O brasileiro respondeu que não iria ‘nem comentar para não dar ênfase’.
Não precisava. A ênfase foi dada por Galvão Bueno por mais uma hora:
– É evidente, deu para ver no movimento labial. E já tinha acontecido na Argentina.
Final do segundo tempo, entra o delegado em campo e vai dizendo, às câmeras da Globo e aos argentinos:
– Vou levar até o distrito. Todo mundo viu, as televisões estão mostrando, tenho até ordem do meu delegado-geral.
E Galvão Bueno, orgulhoso como nunca:
– Exatamente. A gente mostrou na televisão, fiz questão absoluta de falar, deve ter chegado às autoridades.
Na madrugada, foi a vez de Milton Neves, da rádio Jovem Pan, que saiu a cobrar do mesmo delegado, ao vivo, que não soltasse o argentino.
E assim o jogador do Quilmes passou a noite e o dia na delegacia, com Fátima Bernardes surgindo de tempos em tempos na Globo, dizendo:
– O zagueiro argentino Leandro Desábato está preso há mais de 17 horas.
Continuou assim pela segunda noite, em outro distrito. Na Record, enquanto isso, lá estava o delegado, ao vivo no estúdio, em mais entrevista.
Folha Online, BBC Brasil, Jovem Pan, Globo Online, além da própria Globo, passaram o dia à procura de mais provocação -ao menos alguma reação- da mídia argentina.
Não acharam muito. Num canal, um locutor chegou a criticar o zagueiro:
– Essa atitude é uma vergonha. Sem falar da derrota.
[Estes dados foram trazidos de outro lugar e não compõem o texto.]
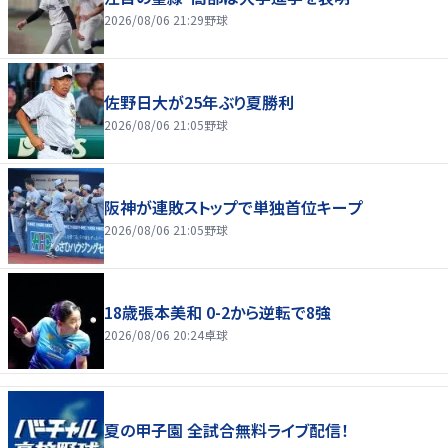
2026/08/06 21:29
野球
佐野日大が25年ぶり夏勝利
2026/08/06 21:05
野球
阪神が連敗ストップで単独首位キープ
2026/08/06 21:05
野球
18歳張本美和 0-2から逆転で8強
2026/08/06 20:24
卓球
夏の甲子園 全試合無料ライブ配信！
Disso, então, nem falaremos.
Até o site do ‘Olé’, jornal de famosas edições racistas, foi contido, reproduzindo notícias e declarações.
Também os influentes ‘La Nación’ e ‘Clarín’. Em enquetes durante o dia, os dois chegaram a identificar um apoio inusitado à punição: cerca de 60% ‘votaram’ que foi, sim, ‘ato de discriminação’ e que é correto ‘deter jogador por agredir rival com termos racistas’.
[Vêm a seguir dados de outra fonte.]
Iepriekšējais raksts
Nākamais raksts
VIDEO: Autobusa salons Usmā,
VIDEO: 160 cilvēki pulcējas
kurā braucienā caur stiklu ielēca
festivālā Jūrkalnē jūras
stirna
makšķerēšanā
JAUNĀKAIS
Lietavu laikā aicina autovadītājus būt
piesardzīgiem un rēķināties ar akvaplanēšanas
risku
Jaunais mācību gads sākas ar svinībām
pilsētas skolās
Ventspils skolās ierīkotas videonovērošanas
Mas a reação maior ficou para hoje, no papel.
Quanto à repercussão pelo mundo, foi extensa demais, dos canais de notícias (CNN, BBC) às agências (Xinhua, Reuters), aos sites de jornais (‘New York Times’), esportivos (‘As’) etc.
Globo/Reprodução
Galvão Bueno, anteontem na transmissão: – Lá, tá vendo? Tive impressão de que ele disse ‘negro’. Uma coisa feia, racismo, sem justificativa, depõe contra o time, depõe contra um povo.
Sofrimento
Por coincidência, em meio ao espetáculo do racismo no Brasil, Lula surgiu no Senegal.
Como a Globo não se cansou de mostrar o dia todo, até o JN, ele ‘se emocionou’ e ‘chegou a pedir perdão pela escravidão’. Estava na ilha de Gorée, de onde ‘partiam os escravos para o que eles chamavam de um infinito de sofrimento’.
Suor cristão
A curiosidade em torno da Igreja Católica no Brasil, por conta de d. Cláudio Hummes, chegou ao ‘Washington Post’, com texto sobre Marcelo Rossi -e o esforço dos católicos paulistanos para responder ao avanço evangélico. Do padre, na missa vista pelo ‘WP’:
– Vocês estão suando?
Condi e a energia
A secretária de Estado dos EUA, Condoleezza Rice, falou longamente ao ‘Wall Street Journal’ de ontem e, no título do jornal, ‘minimizou as ameaças nucleares do Irã e da Coréia do Norte’.
Também tratou, de passagem, dos programas nucleares da Índia e do Brasil:
– Temos que reconhecer e ajudar esses países a lidar com as demandas de energia.
‘Cunha’
O ‘Miami Herald’ deu artigo alertando para a ‘cunha’ que a disputa na OEA fincou entre Norte e Sul, nas Américas. Em especial, alertou para a ‘perda de influência dos EUA’.’